DATA PROVIDED:
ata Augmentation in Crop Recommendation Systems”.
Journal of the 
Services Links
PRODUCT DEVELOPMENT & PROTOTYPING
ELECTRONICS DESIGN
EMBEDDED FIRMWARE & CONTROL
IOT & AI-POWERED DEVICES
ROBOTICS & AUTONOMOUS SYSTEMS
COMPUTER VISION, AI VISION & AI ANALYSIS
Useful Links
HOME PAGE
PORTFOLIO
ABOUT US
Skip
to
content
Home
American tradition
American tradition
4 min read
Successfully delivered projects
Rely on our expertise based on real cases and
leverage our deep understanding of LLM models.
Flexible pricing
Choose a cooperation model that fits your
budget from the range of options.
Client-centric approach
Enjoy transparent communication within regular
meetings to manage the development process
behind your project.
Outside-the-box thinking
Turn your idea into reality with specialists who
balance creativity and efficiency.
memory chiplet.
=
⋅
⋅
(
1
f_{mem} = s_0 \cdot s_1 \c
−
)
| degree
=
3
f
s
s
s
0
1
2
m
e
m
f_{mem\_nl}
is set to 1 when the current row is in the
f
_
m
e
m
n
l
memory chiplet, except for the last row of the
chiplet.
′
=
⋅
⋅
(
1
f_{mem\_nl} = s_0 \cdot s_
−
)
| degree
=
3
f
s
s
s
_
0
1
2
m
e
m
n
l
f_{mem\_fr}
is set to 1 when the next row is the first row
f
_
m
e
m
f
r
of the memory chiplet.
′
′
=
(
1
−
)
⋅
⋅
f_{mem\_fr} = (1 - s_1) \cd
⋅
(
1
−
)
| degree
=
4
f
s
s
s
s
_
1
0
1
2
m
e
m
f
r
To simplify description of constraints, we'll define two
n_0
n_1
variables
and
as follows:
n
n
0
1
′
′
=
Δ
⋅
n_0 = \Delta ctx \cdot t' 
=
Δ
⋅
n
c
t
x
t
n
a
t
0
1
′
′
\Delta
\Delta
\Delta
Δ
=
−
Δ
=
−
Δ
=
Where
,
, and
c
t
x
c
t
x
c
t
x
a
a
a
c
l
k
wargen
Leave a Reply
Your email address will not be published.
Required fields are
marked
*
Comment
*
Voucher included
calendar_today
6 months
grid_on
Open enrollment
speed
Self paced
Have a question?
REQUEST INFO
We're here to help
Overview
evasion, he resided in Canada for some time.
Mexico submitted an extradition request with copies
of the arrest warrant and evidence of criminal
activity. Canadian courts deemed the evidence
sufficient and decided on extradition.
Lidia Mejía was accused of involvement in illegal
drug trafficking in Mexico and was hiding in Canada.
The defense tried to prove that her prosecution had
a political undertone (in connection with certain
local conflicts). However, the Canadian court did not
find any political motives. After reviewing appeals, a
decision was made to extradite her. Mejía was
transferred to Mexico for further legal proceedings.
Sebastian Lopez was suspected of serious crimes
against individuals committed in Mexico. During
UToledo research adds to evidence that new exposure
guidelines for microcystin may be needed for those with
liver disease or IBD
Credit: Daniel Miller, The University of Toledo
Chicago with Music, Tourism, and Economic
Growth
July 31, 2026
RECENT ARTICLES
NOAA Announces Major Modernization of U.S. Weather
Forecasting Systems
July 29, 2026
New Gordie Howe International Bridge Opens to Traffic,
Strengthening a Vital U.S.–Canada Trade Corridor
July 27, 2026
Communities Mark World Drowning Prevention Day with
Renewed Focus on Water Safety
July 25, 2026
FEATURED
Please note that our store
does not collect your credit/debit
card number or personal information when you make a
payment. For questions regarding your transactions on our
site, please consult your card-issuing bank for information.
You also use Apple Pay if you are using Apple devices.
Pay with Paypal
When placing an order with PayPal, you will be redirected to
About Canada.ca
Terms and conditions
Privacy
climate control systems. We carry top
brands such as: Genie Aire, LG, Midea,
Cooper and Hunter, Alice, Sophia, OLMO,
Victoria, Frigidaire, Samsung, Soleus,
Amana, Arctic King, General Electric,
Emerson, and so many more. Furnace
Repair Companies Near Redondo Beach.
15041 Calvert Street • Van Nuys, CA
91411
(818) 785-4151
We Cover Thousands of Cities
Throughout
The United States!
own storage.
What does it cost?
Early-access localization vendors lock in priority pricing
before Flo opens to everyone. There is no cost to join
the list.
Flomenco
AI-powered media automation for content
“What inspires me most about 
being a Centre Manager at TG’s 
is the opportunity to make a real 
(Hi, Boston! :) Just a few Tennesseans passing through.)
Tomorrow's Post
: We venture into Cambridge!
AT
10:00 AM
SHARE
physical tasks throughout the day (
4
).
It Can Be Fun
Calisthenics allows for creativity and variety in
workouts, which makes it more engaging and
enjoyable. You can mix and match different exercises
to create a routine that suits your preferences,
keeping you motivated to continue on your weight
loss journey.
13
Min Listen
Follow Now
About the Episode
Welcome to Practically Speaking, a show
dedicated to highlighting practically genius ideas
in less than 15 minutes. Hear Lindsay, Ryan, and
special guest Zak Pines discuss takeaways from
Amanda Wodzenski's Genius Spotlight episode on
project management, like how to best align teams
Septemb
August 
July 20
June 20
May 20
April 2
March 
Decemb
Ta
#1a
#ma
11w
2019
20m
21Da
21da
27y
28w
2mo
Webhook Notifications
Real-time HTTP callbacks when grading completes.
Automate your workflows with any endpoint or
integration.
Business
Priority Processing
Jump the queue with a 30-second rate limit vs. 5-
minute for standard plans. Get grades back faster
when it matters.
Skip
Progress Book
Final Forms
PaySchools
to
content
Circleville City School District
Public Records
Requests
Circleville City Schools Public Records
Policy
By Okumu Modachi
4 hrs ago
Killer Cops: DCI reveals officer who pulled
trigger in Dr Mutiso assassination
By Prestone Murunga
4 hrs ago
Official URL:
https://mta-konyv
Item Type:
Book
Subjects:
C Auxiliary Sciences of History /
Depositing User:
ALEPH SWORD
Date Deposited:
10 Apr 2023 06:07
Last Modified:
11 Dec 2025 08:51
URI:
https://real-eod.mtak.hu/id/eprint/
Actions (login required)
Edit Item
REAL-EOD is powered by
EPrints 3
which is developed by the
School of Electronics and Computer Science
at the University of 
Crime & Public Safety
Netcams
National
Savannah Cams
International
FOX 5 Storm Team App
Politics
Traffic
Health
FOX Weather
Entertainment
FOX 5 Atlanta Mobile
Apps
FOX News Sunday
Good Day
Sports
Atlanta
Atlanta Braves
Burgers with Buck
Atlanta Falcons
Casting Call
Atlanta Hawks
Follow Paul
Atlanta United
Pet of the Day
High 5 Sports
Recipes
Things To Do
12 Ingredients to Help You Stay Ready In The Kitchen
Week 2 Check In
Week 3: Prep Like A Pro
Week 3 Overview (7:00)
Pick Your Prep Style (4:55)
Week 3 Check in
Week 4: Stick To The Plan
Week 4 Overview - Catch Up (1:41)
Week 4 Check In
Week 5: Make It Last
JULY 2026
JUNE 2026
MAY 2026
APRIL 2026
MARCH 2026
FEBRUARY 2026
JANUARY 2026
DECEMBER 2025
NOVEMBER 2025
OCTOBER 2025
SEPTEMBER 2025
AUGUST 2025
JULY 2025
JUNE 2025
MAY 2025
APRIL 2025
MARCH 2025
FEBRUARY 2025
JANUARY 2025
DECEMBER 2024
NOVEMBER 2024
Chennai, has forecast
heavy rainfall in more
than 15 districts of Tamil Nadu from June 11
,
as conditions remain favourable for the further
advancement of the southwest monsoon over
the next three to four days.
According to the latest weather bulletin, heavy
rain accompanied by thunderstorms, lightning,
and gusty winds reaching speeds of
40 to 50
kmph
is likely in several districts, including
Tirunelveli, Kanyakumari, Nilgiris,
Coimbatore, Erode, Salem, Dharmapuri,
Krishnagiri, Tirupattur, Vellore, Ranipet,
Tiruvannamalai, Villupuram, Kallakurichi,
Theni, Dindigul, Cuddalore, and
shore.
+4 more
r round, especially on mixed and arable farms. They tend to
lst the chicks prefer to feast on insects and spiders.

DIRECTIONS: Can you copy the rows word for word, from the first line through the line containing "Choose a cooperation model that fits your", including both of those lines?

PROBLEM SOLUTION:
ata Augmentation in Crop Recommendation Systems”.
Journal of the 
Services Links
PRODUCT DEVELOPMENT & PROTOTYPING
ELECTRONICS DESIGN
EMBEDDED FIRMWARE & CONTROL
IOT & AI-POWERED DEVICES
ROBOTICS & AUTONOMOUS SYSTEMS
COMPUTER VISION, AI VISION & AI ANALYSIS
Useful Links
HOME PAGE
PORTFOLIO
ABOUT US
Skip
to
content
Home
American tradition
American tradition
4 min read
Successfully delivered projects
Rely on our expertise based on real cases and
leverage our deep understanding of LLM models.
Flexible pricing
Choose a cooperation model that fits your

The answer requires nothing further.